(Data items)
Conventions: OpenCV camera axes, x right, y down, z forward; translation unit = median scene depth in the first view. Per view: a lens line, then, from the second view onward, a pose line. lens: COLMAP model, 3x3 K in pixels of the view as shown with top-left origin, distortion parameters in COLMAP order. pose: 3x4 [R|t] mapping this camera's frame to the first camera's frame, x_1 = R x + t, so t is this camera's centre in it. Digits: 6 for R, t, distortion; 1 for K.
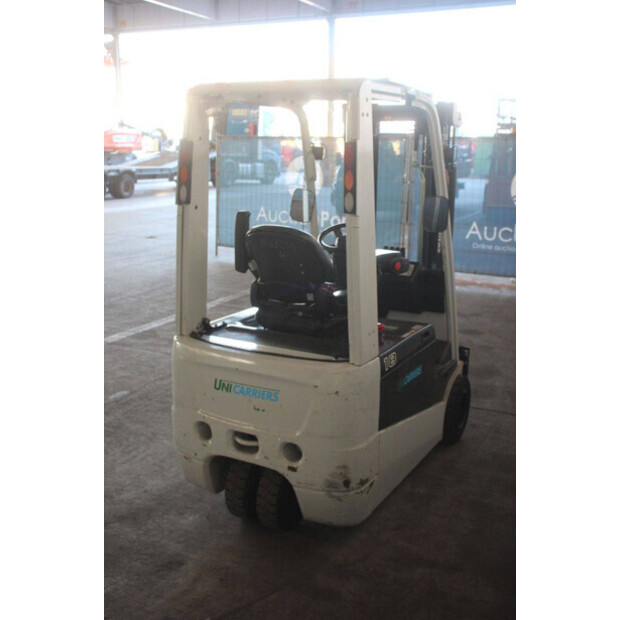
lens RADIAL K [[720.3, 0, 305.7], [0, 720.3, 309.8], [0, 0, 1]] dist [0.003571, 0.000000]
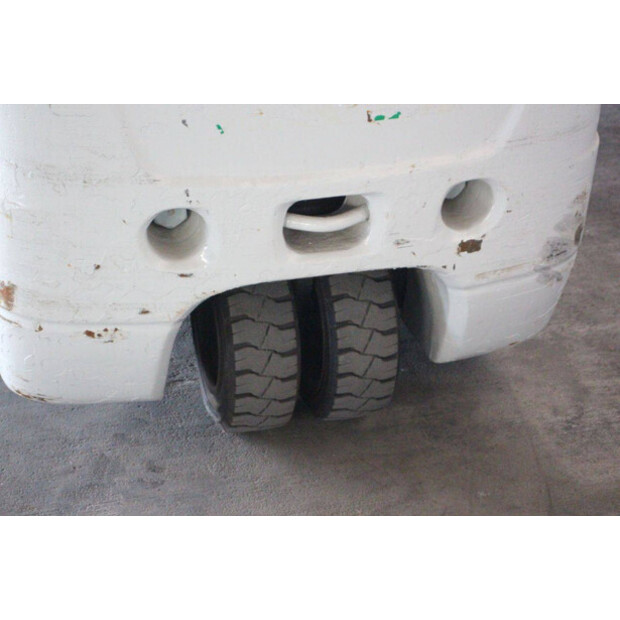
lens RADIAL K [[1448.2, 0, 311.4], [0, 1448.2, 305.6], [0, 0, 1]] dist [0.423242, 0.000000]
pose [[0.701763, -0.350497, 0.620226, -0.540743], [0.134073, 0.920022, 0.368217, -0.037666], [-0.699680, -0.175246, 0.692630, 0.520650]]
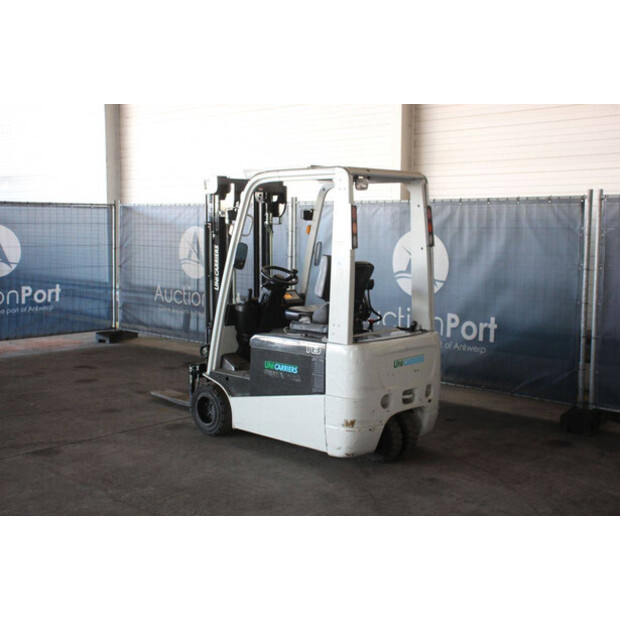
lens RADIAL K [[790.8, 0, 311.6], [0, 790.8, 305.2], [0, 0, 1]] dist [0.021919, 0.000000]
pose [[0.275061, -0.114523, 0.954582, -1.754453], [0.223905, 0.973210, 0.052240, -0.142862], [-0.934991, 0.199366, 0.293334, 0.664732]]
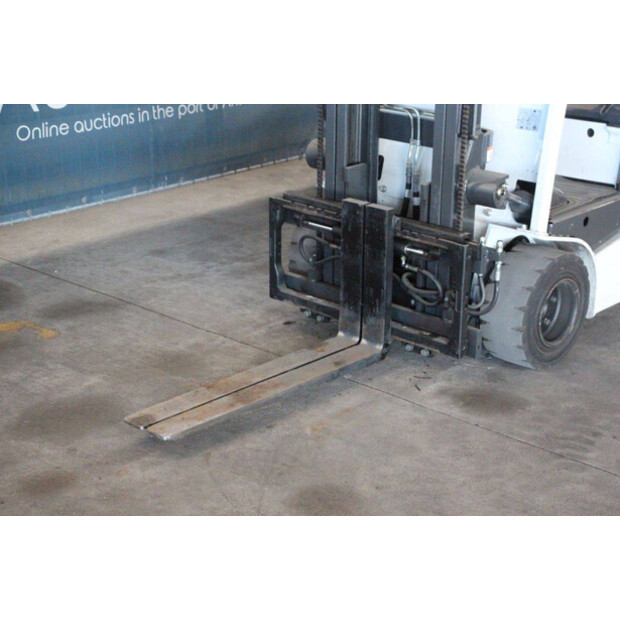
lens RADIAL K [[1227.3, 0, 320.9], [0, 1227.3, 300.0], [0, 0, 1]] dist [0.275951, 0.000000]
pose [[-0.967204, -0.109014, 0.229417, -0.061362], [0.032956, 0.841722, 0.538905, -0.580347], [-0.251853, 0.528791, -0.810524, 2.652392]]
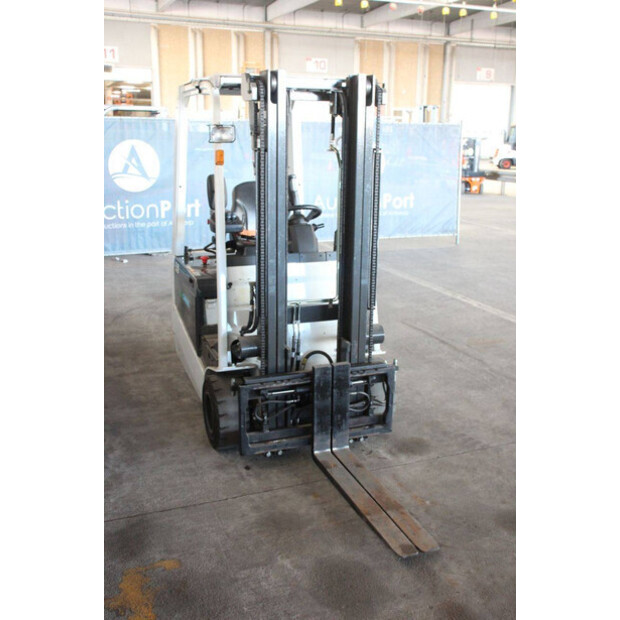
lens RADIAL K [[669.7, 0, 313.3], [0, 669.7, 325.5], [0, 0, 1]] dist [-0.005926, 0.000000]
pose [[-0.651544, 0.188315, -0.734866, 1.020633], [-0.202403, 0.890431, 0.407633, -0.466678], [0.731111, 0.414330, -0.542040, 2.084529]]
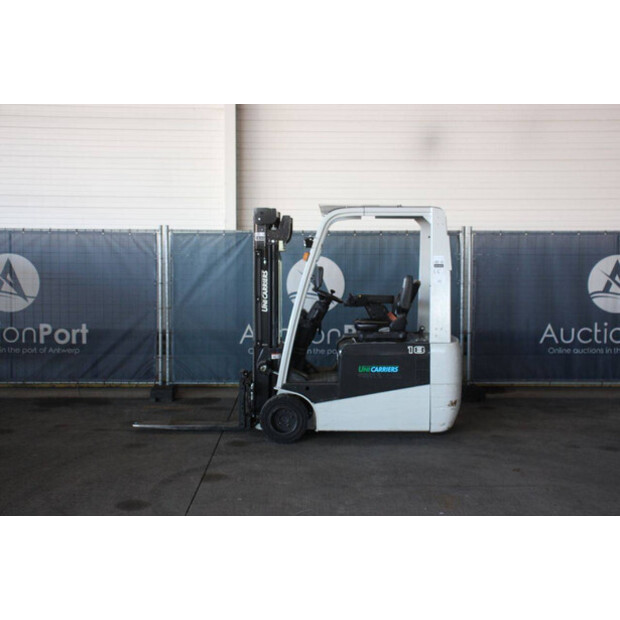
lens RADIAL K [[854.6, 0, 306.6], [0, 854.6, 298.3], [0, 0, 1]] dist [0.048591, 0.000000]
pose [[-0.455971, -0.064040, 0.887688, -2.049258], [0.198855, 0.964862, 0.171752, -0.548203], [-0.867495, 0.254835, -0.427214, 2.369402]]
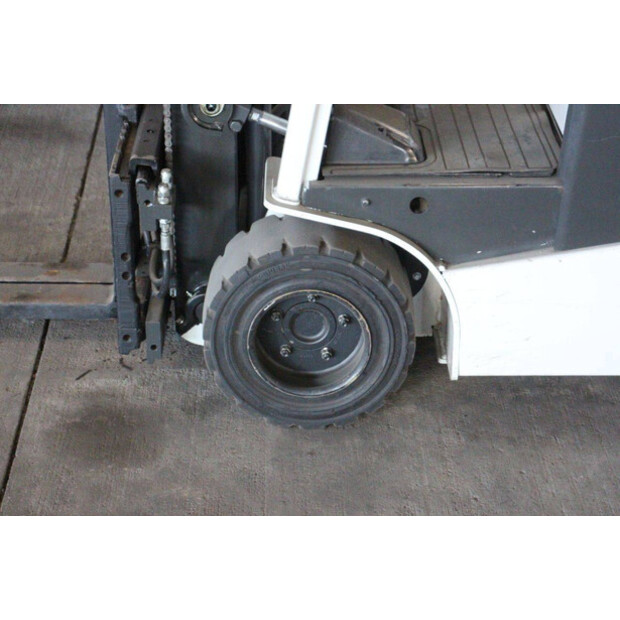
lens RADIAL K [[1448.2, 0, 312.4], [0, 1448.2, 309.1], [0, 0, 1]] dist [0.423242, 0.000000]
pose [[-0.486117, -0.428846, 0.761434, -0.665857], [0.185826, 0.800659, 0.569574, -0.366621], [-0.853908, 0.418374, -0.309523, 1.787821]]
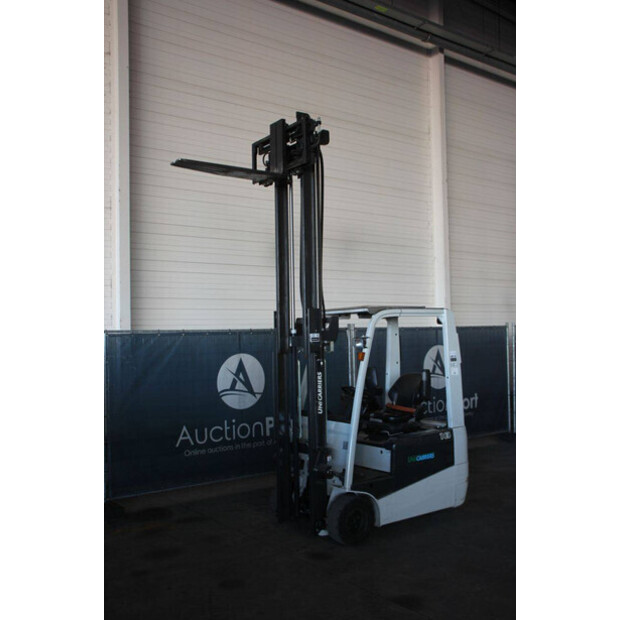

(Problem statement) Would you set down the records above once more, exactly, with the pictures removed?

(The answer)
Conventions: OpenCV camera axes, x right, y down, z forward; translation unit = median scene depth in the first view. Per view: a lens line, then, from the second view onward, a pose line. lens: COLMAP model, 3x3 K in pixels of the view as shown with top-left origin, distortion parameters in COLMAP order. pose: 3x4 [R|t] mapping this camera's frame to the first camera's frame, x_1 = R x + t, so t is this camera's centre in it. Digits: 6 for R, t, distortion; 1 for K.
lens RADIAL K [[720.3, 0, 305.7], [0, 720.3, 309.8], [0, 0, 1]] dist [0.003571, 0.000000]
lens RADIAL K [[1448.2, 0, 311.4], [0, 1448.2, 305.6], [0, 0, 1]] dist [0.423242, 0.000000]
pose [[0.701763, -0.350497, 0.620226, -0.540743], [0.134073, 0.920022, 0.368217, -0.037666], [-0.699680, -0.175246, 0.692630, 0.520650]]
lens RADIAL K [[790.8, 0, 311.6], [0, 790.8, 305.2], [0, 0, 1]] dist [0.021919, 0.000000]
pose [[0.275061, -0.114523, 0.954582, -1.754453], [0.223905, 0.973210, 0.052240, -0.142862], [-0.934991, 0.199366, 0.293334, 0.664732]]
lens RADIAL K [[1227.3, 0, 320.9], [0, 1227.3, 300.0], [0, 0, 1]] dist [0.275951, 0.000000]
pose [[-0.967204, -0.109014, 0.229417, -0.061362], [0.032956, 0.841722, 0.538905, -0.580347], [-0.251853, 0.528791, -0.810524, 2.652392]]
lens RADIAL K [[669.7, 0, 313.3], [0, 669.7, 325.5], [0, 0, 1]] dist [-0.005926, 0.000000]
pose [[-0.651544, 0.188315, -0.734866, 1.020633], [-0.202403, 0.890431, 0.407633, -0.466678], [0.731111, 0.414330, -0.542040, 2.084529]]
lens RADIAL K [[854.6, 0, 306.6], [0, 854.6, 298.3], [0, 0, 1]] dist [0.048591, 0.000000]
pose [[-0.455971, -0.064040, 0.887688, -2.049258], [0.198855, 0.964862, 0.171752, -0.548203], [-0.867495, 0.254835, -0.427214, 2.369402]]
lens RADIAL K [[1448.2, 0, 312.4], [0, 1448.2, 309.1], [0, 0, 1]] dist [0.423242, 0.000000]
pose [[-0.486117, -0.428846, 0.761434, -0.665857], [0.185826, 0.800659, 0.569574, -0.366621], [-0.853908, 0.418374, -0.309523, 1.787821]]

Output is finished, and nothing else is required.